Consigne A –
Recopiez le texte sur les droits de douane américains entre « Pour commencer, voici » et « États-Unis (losanges oranges). », ces deux passages compris.
Consigne B –
Selon le texte sur les droits de douane américains, quel droit de douane réciproque le Lesotho devra-t-il affronter pour exporter ses biens vers le marché américain ?

Texte fourni –
▼
Analyse de l'impact potentiel des droits de douane américains sur les pays en développement
Les pays en développement sont confrontés à certaines des conséquences les plus graves de la dernière série de droits de douane imposés par les États-Unis d'Amérique, annoncée le 2 avril.
Pour commencer, voici un aperçu des niveaux de protection estimés (barres bleues) utilisés comme référence dans le calcul des droits de douane réciproques, partagés par le Bureau du représentant américain au commerce le 2 avril. Ce graphique montre également les droits de douane que les pays appliquent effectivement aux importations en provenance des États-Unis (losanges oranges).
Les niveaux de protection estimés par le Bureau du représentant américain au commerce sur son tableau de bord dépassent de 95 points de pourcentage les taux que les pays appliquent effectivement aux importations américaines en matière de droits de douane. Une réduction d'environ 50 % de ces niveaux de protection estimés a été annoncée en tant que nouveau « tarif réciproque ». Pour de nombreux pays, cela signifie que les futurs droits de douane américains seront bien supérieurs aux taux moyens que ces pays appliquent aux importations en provenance des États-Unis, sans tenir compte des autres barrières commerciales.
Certains des pays qui seront confrontés aux droits de douane réciproques les plus élevés lorsqu'ils exporteront leurs biens vers le marché américain sont parmi les moins avancés, notamment le Lesotho (50 %), le Cambodge (49 %), la République démocratique populaire lao (48 %), Madagascar (47 %) et le Myanmar (45 %).
▲
Lignes fournies –
▼
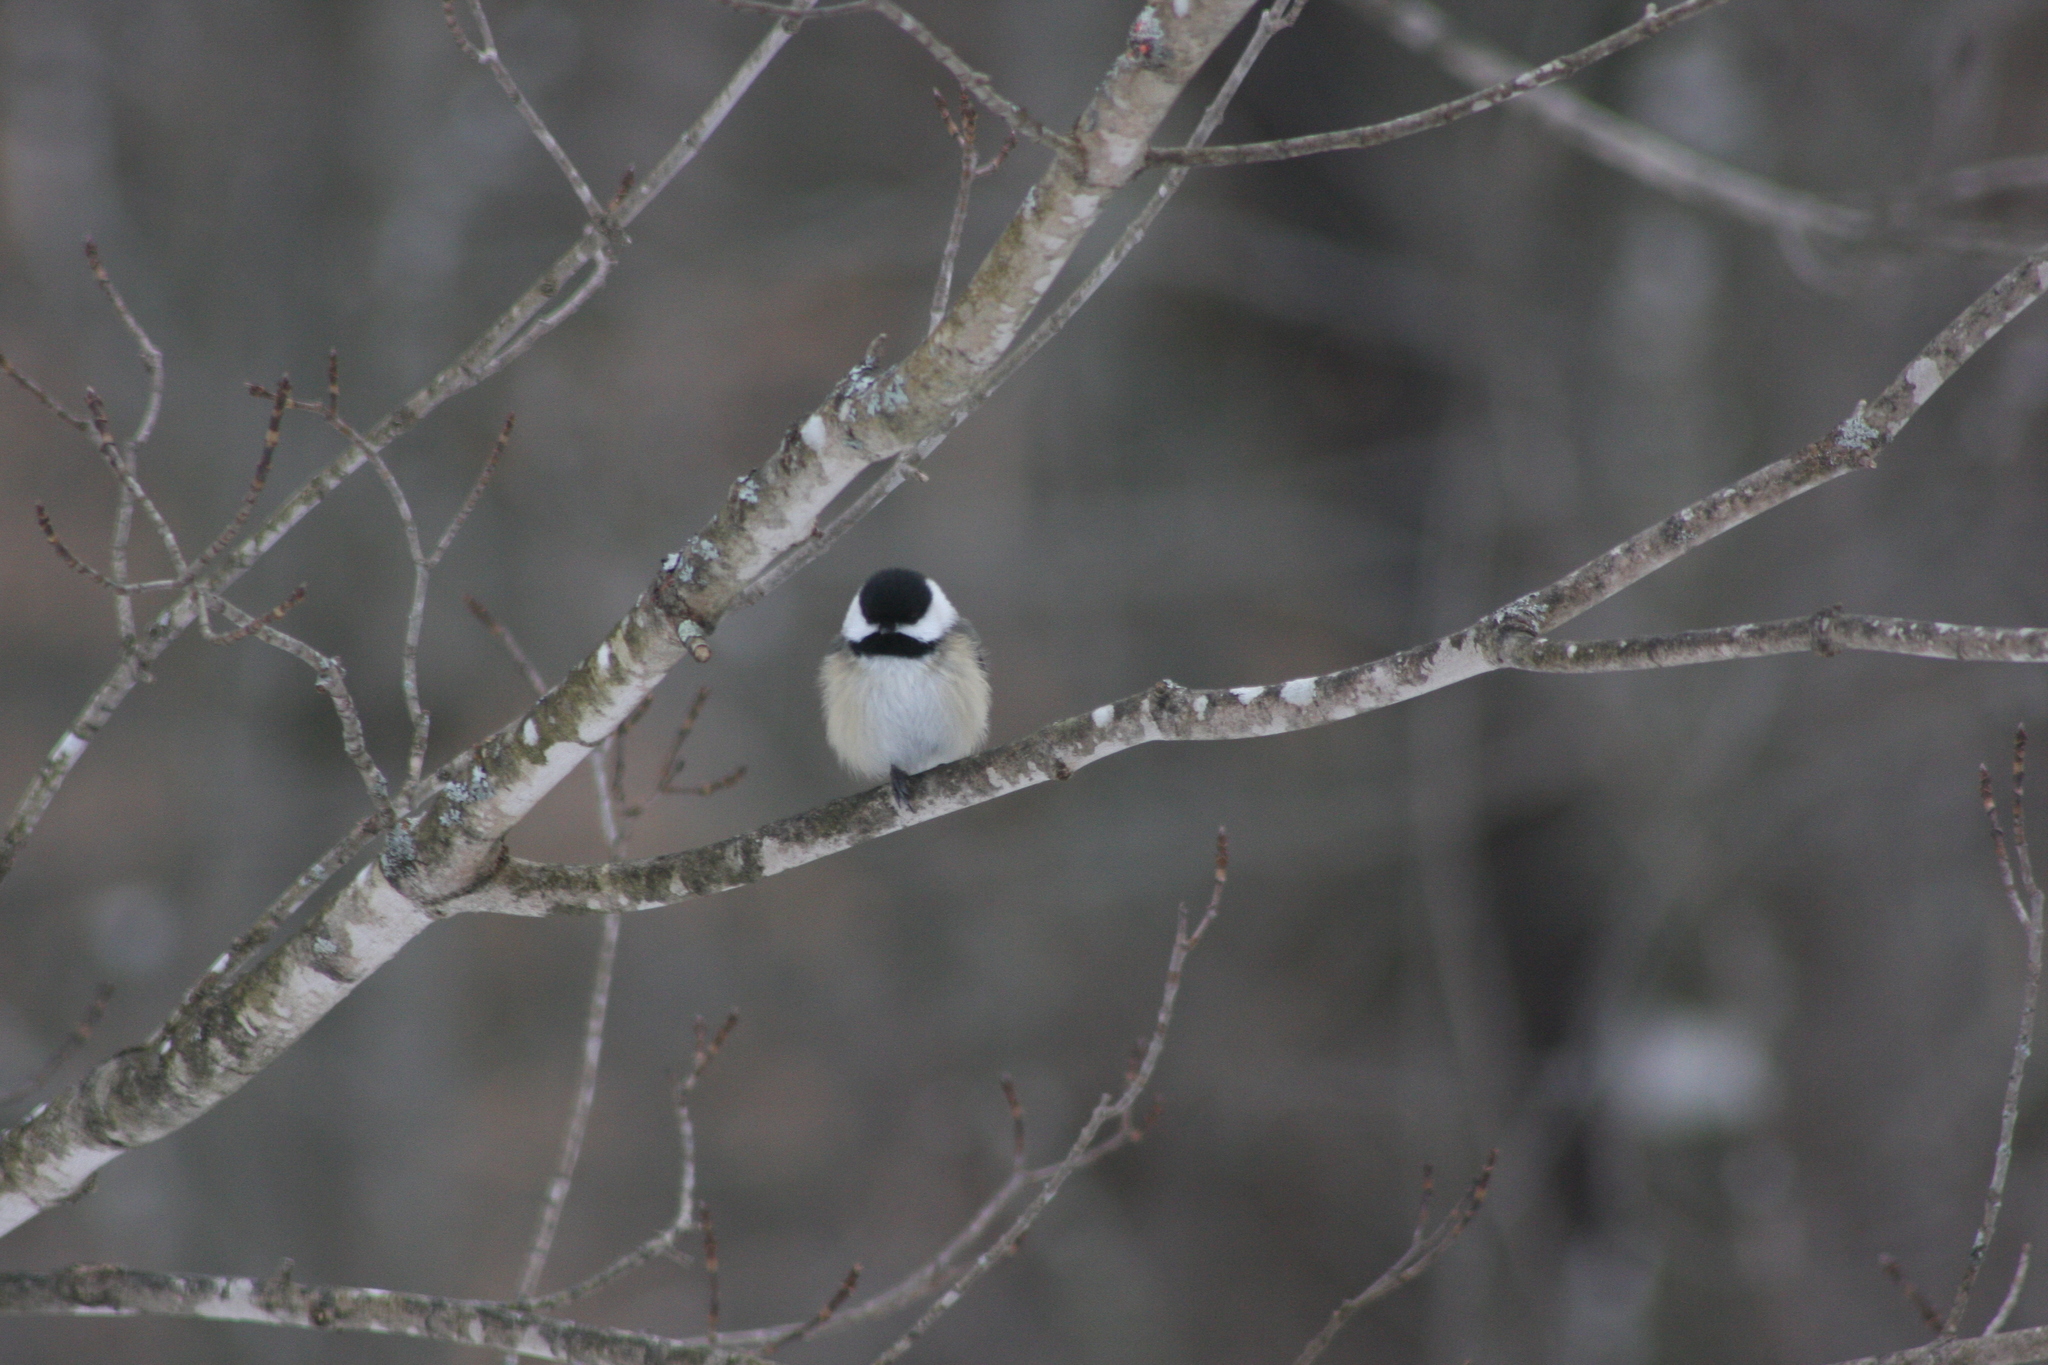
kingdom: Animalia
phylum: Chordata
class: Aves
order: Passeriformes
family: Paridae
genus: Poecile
▲
▼
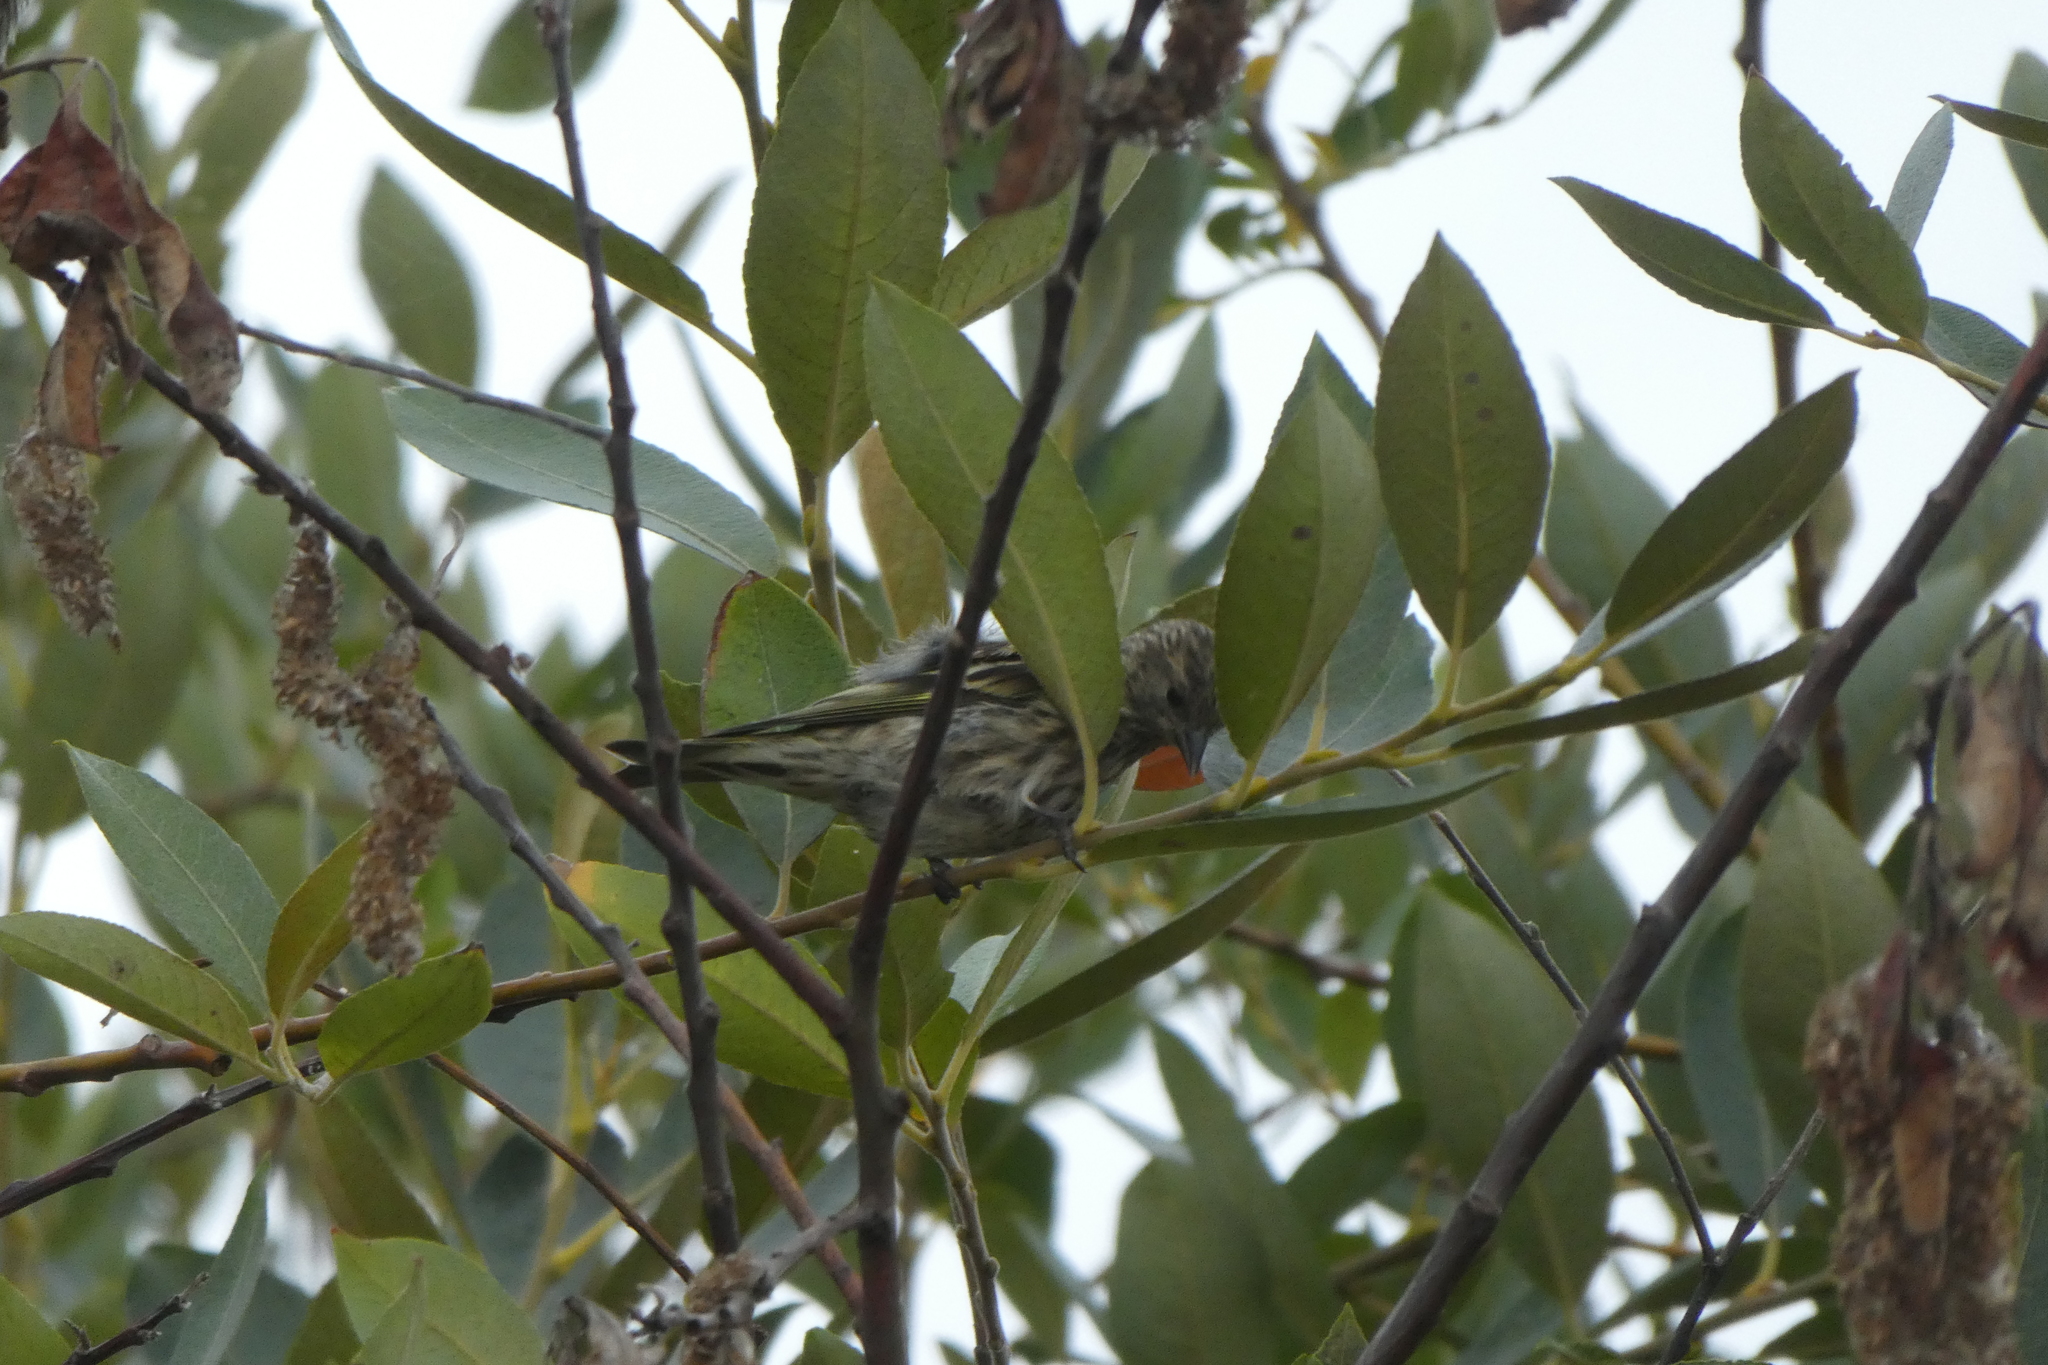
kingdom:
▲
Réponse attendue A –
Pour commencer, voici un aperçu des niveaux de protection estimés (barres bleues) utilisés comme référence dans le calcul des droits de douane réciproques, partagés par le Bureau du représentant américain au commerce le 2 avril. Ce graphique montre également les droits de douane que les pays appliquent effectivement aux importations en provenance des États-Unis (losanges oranges).

Réponse attendue B –
Le Lesotho devra affronter un droit de douane réciproque de 50 %.